▸ **TASK STATEMENT**
Below are the records; copy exactly the stretch from the line containing "[141,343,483,362] ZooKeeper (http://zookeeper.apache.org/): ->" through the line containing "(439, 489) none", both ends included, and nothing else.

┌─ MATERIAL PROVIDED

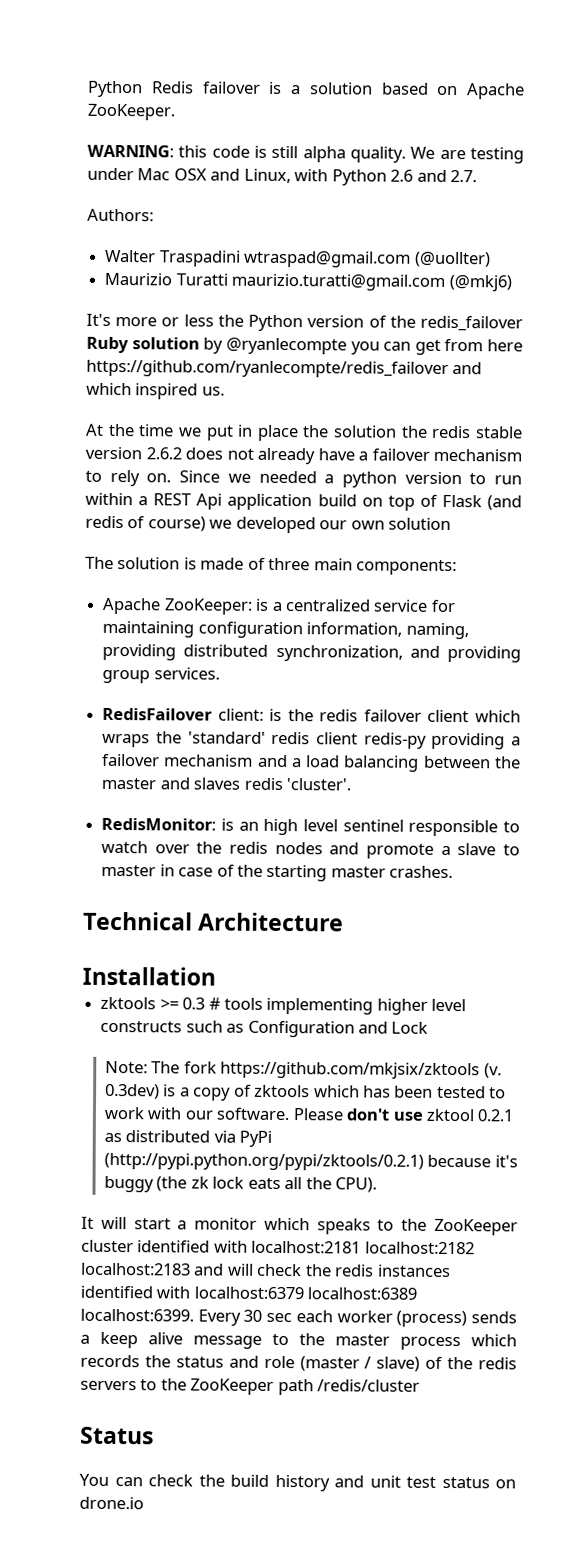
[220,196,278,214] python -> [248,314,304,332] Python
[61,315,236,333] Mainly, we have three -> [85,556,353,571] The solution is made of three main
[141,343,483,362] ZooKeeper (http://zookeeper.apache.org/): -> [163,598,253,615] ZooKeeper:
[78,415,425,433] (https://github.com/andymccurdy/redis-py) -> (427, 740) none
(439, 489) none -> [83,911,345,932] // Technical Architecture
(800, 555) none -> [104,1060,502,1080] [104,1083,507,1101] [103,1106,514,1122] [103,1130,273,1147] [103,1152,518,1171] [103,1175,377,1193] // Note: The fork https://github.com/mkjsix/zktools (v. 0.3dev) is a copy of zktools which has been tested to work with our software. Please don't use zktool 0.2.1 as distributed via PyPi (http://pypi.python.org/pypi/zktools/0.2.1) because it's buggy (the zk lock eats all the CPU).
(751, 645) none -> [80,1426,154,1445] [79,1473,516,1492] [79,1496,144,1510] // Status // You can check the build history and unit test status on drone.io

└─
┌─ MATERIAL PROVIDED

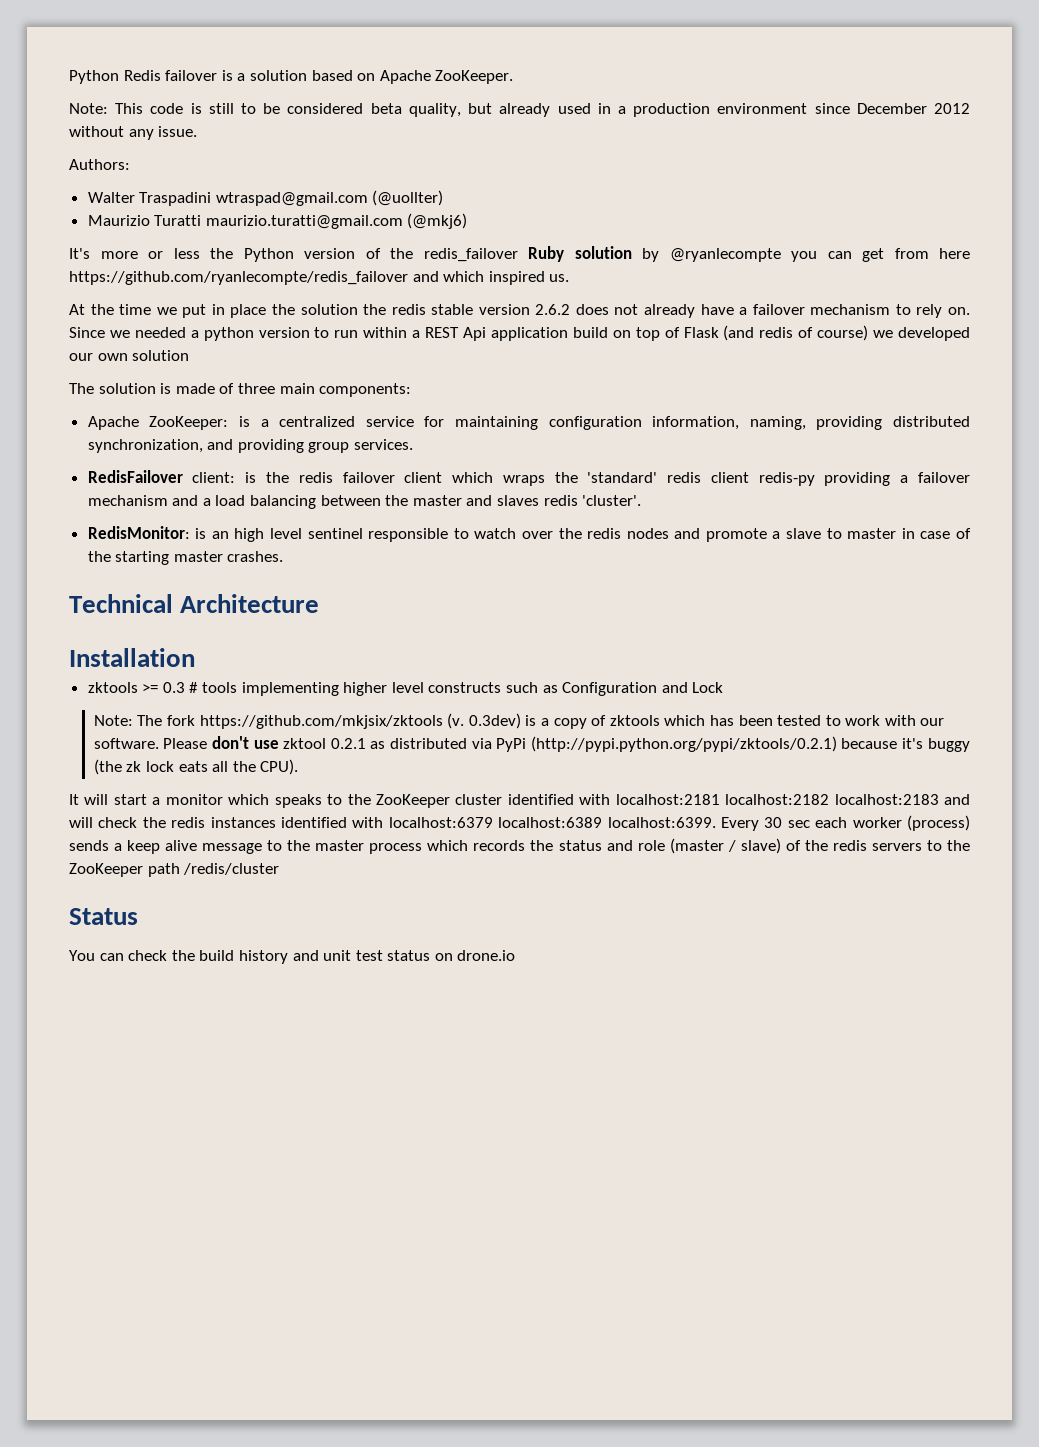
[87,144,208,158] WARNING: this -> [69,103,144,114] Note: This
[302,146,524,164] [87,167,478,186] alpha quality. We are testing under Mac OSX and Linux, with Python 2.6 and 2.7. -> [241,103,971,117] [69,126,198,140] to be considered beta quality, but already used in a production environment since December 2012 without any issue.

└─

▸ **SOLUTION FOR THIS TASK**
[141,343,483,362] ZooKeeper (http://zookeeper.apache.org/): -> [163,598,253,615] ZooKeeper:
[78,415,425,433] (https://github.com/andymccurdy/redis-py) -> (427, 740) none
(439, 489) none -> [83,911,345,932] // Technical Architecture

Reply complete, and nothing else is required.